(Saved entries)
--------------------------------

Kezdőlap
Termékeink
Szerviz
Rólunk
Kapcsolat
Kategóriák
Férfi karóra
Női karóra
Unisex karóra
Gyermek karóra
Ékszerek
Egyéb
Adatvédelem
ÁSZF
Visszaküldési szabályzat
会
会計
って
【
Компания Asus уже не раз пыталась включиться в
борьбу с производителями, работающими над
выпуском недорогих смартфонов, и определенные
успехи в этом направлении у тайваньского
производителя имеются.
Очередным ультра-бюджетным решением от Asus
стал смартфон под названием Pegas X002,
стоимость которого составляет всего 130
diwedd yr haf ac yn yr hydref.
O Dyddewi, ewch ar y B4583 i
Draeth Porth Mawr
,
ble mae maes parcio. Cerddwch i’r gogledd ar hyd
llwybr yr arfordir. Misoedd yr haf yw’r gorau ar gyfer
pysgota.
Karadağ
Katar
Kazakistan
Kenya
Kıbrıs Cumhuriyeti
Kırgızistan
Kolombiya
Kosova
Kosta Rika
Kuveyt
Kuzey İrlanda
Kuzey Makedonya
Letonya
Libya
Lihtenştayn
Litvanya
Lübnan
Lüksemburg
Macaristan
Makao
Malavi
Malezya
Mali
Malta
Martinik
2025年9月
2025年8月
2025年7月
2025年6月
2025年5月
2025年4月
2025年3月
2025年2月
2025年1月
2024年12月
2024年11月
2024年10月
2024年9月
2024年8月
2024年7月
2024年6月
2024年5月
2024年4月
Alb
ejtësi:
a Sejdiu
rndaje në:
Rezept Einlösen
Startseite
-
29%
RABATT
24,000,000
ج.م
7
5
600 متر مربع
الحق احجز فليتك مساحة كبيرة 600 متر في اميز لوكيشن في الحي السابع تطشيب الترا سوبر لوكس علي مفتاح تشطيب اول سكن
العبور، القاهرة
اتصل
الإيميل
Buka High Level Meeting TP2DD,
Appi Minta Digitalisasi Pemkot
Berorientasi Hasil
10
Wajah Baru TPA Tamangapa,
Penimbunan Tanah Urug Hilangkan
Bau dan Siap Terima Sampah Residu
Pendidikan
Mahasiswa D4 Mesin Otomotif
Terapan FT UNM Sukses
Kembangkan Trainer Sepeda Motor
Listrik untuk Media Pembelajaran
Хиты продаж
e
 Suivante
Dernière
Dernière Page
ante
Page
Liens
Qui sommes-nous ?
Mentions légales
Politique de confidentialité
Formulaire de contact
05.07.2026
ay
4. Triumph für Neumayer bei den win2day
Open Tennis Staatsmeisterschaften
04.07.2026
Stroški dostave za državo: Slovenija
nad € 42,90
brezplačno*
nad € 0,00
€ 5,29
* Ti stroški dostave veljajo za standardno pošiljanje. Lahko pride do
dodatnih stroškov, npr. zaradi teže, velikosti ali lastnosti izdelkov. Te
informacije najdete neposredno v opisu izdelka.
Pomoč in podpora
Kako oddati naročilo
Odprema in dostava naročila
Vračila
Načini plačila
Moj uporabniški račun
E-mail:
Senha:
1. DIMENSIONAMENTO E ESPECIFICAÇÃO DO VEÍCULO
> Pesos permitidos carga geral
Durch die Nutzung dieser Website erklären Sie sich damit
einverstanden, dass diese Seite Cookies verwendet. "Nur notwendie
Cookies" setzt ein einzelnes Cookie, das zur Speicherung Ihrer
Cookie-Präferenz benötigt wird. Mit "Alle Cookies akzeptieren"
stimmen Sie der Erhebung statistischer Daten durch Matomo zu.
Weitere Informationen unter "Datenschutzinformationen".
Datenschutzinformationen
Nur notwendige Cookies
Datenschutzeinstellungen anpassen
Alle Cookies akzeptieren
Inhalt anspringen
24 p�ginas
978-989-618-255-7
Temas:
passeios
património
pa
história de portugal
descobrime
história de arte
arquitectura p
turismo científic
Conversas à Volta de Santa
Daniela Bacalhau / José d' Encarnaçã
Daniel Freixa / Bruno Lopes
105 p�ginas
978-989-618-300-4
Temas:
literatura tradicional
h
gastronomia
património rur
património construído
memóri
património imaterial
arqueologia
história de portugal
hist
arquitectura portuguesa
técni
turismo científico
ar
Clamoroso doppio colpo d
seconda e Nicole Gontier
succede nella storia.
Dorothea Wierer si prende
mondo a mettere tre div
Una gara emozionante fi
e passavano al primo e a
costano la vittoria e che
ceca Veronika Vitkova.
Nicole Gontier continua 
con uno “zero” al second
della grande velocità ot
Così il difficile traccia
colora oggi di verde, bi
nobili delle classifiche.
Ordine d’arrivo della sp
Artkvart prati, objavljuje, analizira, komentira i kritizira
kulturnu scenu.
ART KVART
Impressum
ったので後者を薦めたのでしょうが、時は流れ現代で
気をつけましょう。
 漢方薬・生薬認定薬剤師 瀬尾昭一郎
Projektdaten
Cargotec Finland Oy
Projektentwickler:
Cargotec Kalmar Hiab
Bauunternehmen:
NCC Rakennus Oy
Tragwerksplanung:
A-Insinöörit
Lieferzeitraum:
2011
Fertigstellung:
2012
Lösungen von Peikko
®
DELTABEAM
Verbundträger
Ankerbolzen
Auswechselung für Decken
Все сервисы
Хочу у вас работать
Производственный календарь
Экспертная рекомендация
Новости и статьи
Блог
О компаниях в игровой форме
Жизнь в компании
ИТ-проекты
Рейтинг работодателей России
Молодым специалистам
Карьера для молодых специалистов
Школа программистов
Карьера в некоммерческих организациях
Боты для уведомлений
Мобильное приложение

--------------------------------

| PROBLEM REQUIREMENTS |
Reproduce the lines of the entries word for word, beginning with the first line and ending with the line that contains "4. Triumph für Neumayer bei den win2day", with that line included.

| REPLY |
Kezdőlap
Termékeink
Szerviz
Rólunk
Kapcsolat
Kategóriák
Férfi karóra
Női karóra
Unisex karóra
Gyermek karóra
Ékszerek
Egyéb
Adatvédelem
ÁSZF
Visszaküldési szabályzat
会
会計
って
【
Компания Asus уже не раз пыталась включиться в
борьбу с производителями, работающими над
выпуском недорогих смартфонов, и определенные
успехи в этом направлении у тайваньского
производителя имеются.
Очередным ультра-бюджетным решением от Asus
стал смартфон под названием Pegas X002,
стоимость которого составляет всего 130
diwedd yr haf ac yn yr hydref.
O Dyddewi, ewch ar y B4583 i
Draeth Porth Mawr
,
ble mae maes parcio. Cerddwch i’r gogledd ar hyd
llwybr yr arfordir. Misoedd yr haf yw’r gorau ar gyfer
pysgota.
Karadağ
Katar
Kazakistan
Kenya
Kıbrıs Cumhuriyeti
Kırgızistan
Kolombiya
Kosova
Kosta Rika
Kuveyt
Kuzey İrlanda
Kuzey Makedonya
Letonya
Libya
Lihtenştayn
Litvanya
Lübnan
Lüksemburg
Macaristan
Makao
Malavi
Malezya
Mali
Malta
Martinik
2025年9月
2025年8月
2025年7月
2025年6月
2025年5月
2025年4月
2025年3月
2025年2月
2025年1月
2024年12月
2024年11月
2024年10月
2024年9月
2024年8月
2024年7月
2024年6月
2024年5月
2024年4月
Alb
ejtësi:
a Sejdiu
rndaje në:
Rezept Einlösen
Startseite
-
29%
RABATT
24,000,000
ج.م
7
5
600 متر مربع
الحق احجز فليتك مساحة كبيرة 600 متر في اميز لوكيشن في الحي السابع تطشيب الترا سوبر لوكس علي مفتاح تشطيب اول سكن
العبور، القاهرة
اتصل
الإيميل
Buka High Level Meeting TP2DD,
Appi Minta Digitalisasi Pemkot
Berorientasi Hasil
10
Wajah Baru TPA Tamangapa,
Penimbunan Tanah Urug Hilangkan
Bau dan Siap Terima Sampah Residu
Pendidikan
Mahasiswa D4 Mesin Otomotif
Terapan FT UNM Sukses
Kembangkan Trainer Sepeda Motor
Listrik untuk Media Pembelajaran
Хиты продаж
e
 Suivante
Dernière
Dernière Page
ante
Page
Liens
Qui sommes-nous ?
Mentions légales
Politique de confidentialité
Formulaire de contact
05.07.2026
ay
4. Triumph für Neumayer bei den win2day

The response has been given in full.